Keskeiset käsitteet
A novel progressive representation learning framework, PRL-Track, is proposed to learn robust fine object representations for real-time UAV tracking by leveraging the complementary strengths of CNNs and Vision Transformers.
Tiivistelmä
The proposed PRL-Track framework consists of two main components: coarse representation learning and fine representation learning.
Coarse Representation Learning:
- The CNN-based backbone is used to extract multi-scale features.
- An appearance-aware regulator is designed to mitigate appearance interference and extract useful information from shallow features.
- A semantic-aware regulator is developed to capture semantic information and promote the concentration of deep features.
Fine Representation Learning:
- A hierarchical modeling generator (HMG) is proposed to fuse the interaction information between coarse object representations.
- The HMG decomposes the coarse object representations into query, key, and value pairings with different hierarchies, and then performs cross-attention to capture the relationship between them.
The progressive learning process empowers PRL-Track to generate robust object representations, enabling it to better address the challenges in complex UAV scenarios, such as occlusion and aspect ratio change.
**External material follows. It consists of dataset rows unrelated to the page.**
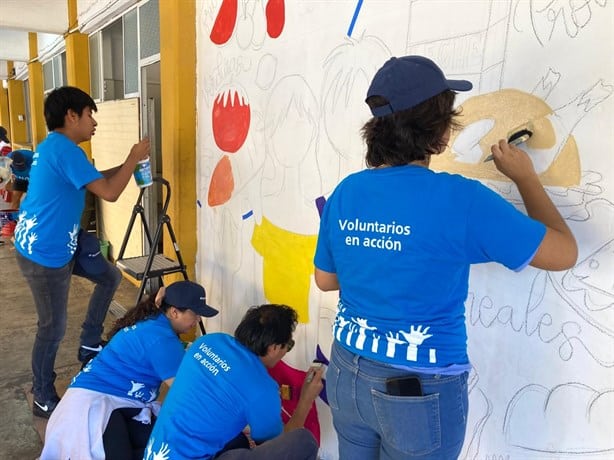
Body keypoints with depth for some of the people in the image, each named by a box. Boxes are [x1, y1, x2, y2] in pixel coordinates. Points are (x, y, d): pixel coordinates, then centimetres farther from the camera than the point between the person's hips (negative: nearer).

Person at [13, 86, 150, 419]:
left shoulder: (53, 145, 11)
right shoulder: (64, 149, -21)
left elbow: (92, 179, 19)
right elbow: (109, 192, -26)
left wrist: (126, 165, 7)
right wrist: (133, 159, -13)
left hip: (43, 245, 10)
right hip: (45, 254, -10)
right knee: (53, 327, 3)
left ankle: (90, 342, 27)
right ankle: (43, 399, 21)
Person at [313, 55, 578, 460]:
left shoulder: (345, 192, -6)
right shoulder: (460, 199, -22)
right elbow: (564, 254, -8)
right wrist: (526, 178, 3)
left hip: (347, 375, 5)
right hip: (421, 392, -4)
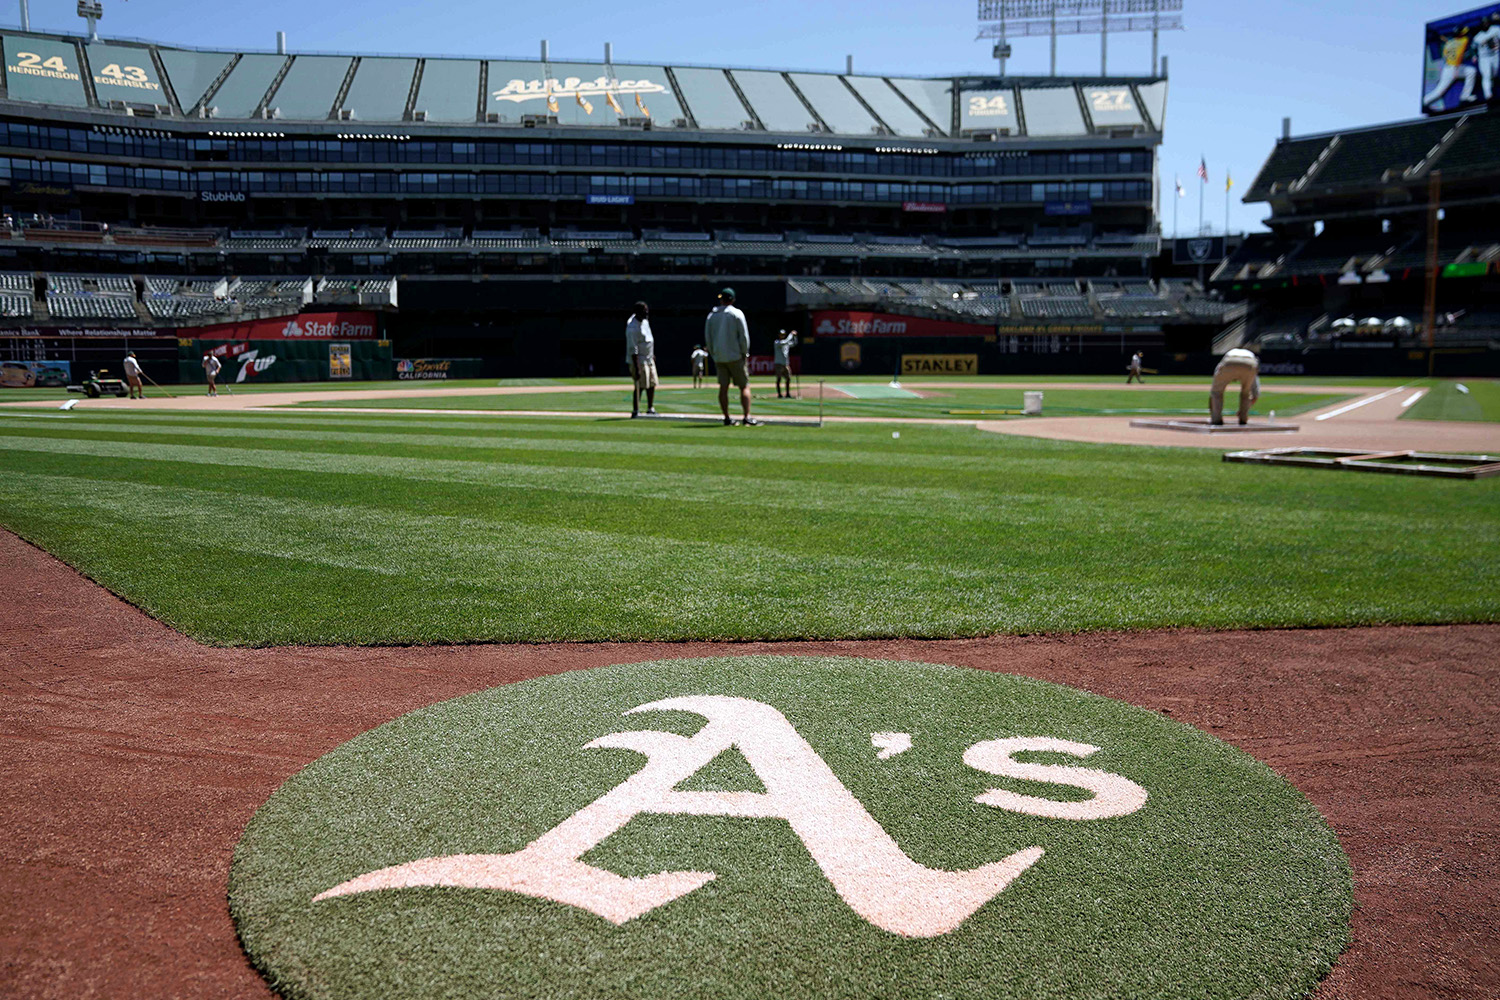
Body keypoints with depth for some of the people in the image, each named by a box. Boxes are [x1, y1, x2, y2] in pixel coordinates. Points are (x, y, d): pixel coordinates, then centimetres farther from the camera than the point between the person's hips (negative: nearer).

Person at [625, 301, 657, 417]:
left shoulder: (644, 321, 5)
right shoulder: (632, 328, -23)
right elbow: (633, 349, -25)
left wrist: (652, 354, 25)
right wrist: (637, 368, -27)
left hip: (649, 358, 9)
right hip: (639, 360, -9)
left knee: (652, 384, 13)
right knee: (640, 385, -10)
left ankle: (650, 409, 23)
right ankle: (635, 411, -3)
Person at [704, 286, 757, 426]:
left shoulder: (711, 316, 8)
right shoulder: (736, 314, -4)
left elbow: (707, 338, 10)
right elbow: (744, 336, -7)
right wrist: (745, 354, 1)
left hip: (718, 357, 4)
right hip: (735, 356, -4)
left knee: (723, 387, 7)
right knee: (744, 386, -1)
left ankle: (727, 418, 5)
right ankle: (747, 417, -12)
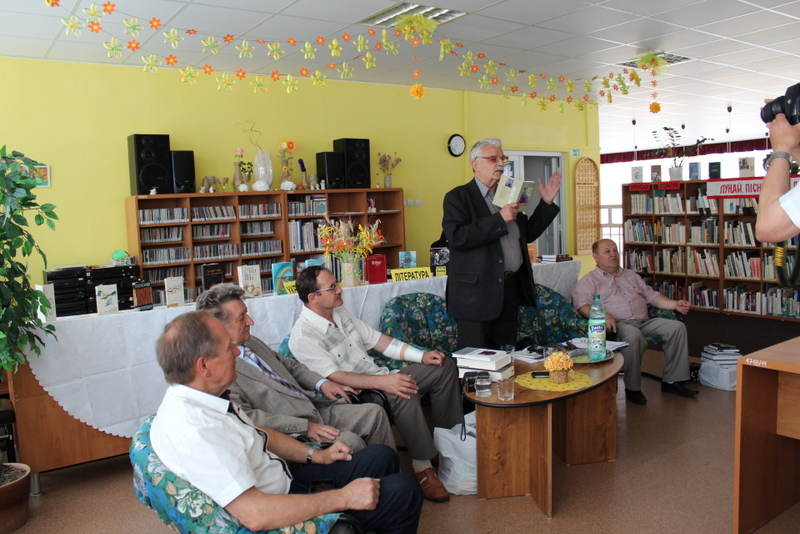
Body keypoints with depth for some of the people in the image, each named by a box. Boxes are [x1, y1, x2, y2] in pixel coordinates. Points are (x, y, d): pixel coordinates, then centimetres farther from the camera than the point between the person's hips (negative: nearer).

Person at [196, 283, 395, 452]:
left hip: (315, 410, 10)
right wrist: (304, 427, -25)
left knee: (374, 413, 4)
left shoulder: (252, 342, 13)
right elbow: (246, 417, -26)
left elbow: (288, 364, 25)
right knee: (350, 441, -27)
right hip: (289, 435, -9)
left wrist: (321, 383, 9)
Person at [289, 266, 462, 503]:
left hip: (382, 378, 9)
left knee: (444, 367, 2)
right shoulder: (303, 337, -17)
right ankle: (422, 468, -23)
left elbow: (376, 339, 12)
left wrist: (421, 355, 2)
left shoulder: (341, 314, 10)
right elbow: (334, 376, -26)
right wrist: (382, 382, -39)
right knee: (403, 394, -37)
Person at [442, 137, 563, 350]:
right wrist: (499, 219, -20)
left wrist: (547, 203, 12)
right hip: (476, 292, -7)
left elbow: (528, 234, 23)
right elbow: (456, 237, -21)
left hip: (510, 289, 7)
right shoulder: (458, 197, -5)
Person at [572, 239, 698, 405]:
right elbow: (581, 305, -8)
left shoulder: (631, 276, 30)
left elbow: (651, 295, 26)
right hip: (617, 324, -6)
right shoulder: (589, 281, 9)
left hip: (644, 322, 7)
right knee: (633, 334, -38)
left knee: (677, 326, -14)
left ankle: (672, 380, -6)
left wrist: (675, 304, 9)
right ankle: (632, 388, -23)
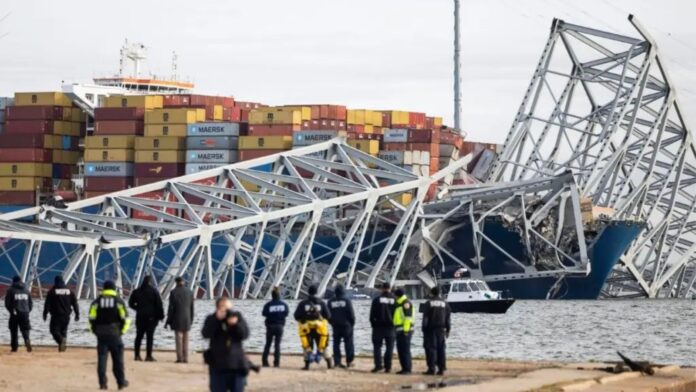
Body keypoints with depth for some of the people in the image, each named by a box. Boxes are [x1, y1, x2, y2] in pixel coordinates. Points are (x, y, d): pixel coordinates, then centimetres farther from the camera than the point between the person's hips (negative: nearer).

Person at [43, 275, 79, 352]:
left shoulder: (52, 291, -4)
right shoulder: (69, 291, 7)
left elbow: (47, 304, -6)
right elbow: (75, 303, 7)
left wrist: (45, 314, 0)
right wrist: (77, 314, 11)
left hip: (56, 315, -4)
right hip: (66, 316, 4)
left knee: (54, 330, -2)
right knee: (63, 330, 16)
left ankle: (61, 340, -29)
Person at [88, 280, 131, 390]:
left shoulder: (97, 301, 4)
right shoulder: (119, 301, 0)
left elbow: (92, 318, -1)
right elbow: (125, 318, -4)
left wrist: (94, 330, 10)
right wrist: (122, 330, 7)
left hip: (101, 334, 1)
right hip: (115, 334, -1)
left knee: (102, 358, 3)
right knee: (118, 359, 7)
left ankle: (102, 383, -2)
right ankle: (121, 382, 11)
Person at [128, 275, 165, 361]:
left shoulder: (136, 291, 5)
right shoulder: (154, 291, -7)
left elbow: (131, 304, 11)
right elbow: (159, 304, -10)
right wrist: (161, 315, -3)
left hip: (140, 317, 4)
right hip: (151, 318, -4)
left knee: (139, 336, 10)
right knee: (150, 336, -2)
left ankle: (137, 355, 8)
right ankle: (148, 356, -5)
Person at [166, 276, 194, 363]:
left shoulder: (174, 292, -8)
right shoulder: (189, 292, 4)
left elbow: (171, 308, -9)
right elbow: (191, 308, 7)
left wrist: (168, 321, -3)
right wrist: (191, 320, 15)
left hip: (177, 319, -4)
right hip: (187, 319, 4)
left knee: (178, 338, -2)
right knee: (185, 339, 8)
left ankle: (180, 358, -6)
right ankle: (185, 358, 5)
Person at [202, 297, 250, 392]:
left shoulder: (237, 317, 3)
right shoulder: (212, 319, 0)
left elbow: (245, 334, -7)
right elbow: (206, 334, -17)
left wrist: (236, 324, -24)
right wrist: (217, 319, -25)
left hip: (237, 365, 1)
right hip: (218, 366, -1)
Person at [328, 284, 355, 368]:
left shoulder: (330, 302, 1)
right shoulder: (347, 301, -9)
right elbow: (351, 314, -8)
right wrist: (352, 323, 6)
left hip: (335, 326, 3)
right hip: (346, 325, -3)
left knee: (336, 343, 6)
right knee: (348, 343, 5)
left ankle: (337, 361, 1)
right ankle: (349, 361, 5)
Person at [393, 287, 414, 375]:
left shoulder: (406, 303, -12)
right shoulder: (400, 304, 20)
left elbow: (408, 317, -19)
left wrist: (406, 330, -22)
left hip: (405, 331, -10)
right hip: (400, 331, 10)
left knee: (405, 350, -9)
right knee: (400, 350, 10)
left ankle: (407, 369, -9)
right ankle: (404, 368, 13)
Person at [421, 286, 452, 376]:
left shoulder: (428, 304, -3)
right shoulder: (445, 304, 9)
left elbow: (425, 318, -6)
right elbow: (448, 318, 10)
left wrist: (424, 329, -4)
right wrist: (448, 330, 14)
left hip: (430, 329, -4)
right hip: (441, 330, 4)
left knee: (431, 349, -3)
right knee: (441, 349, 6)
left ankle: (431, 369, -8)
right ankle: (441, 369, 3)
Extensive experiments, including challenging real-world tests, demonstrate that PRL-Track achieves outstanding performance compared to other state-of-the-art trackers.
Tilastot
The proposed PRL-Track achieves a precision of 0.786 and a success rate of 0.602 on the UAVTrack112 benchmark.
PRL-Track surpasses the average precision and success rate of 14 state-of-the-art trackers by 7.8% and 14.1%, respectively, on the combination of UAV tracking benchmarks.
PRL-Track can achieve a tracking speed exceeding 42.6 frames per second on a typical UAV platform equipped with an edge smart camera.
Lainaukset
"PRL-Track delivers exceptional performance on three authoritative UAV tracking benchmarks."
"Real-world tests indicate that the proposed PRL-Track realizes superior tracking performance with 42.6 frames per second on the typical UAV platform equipped with an edge smart camera."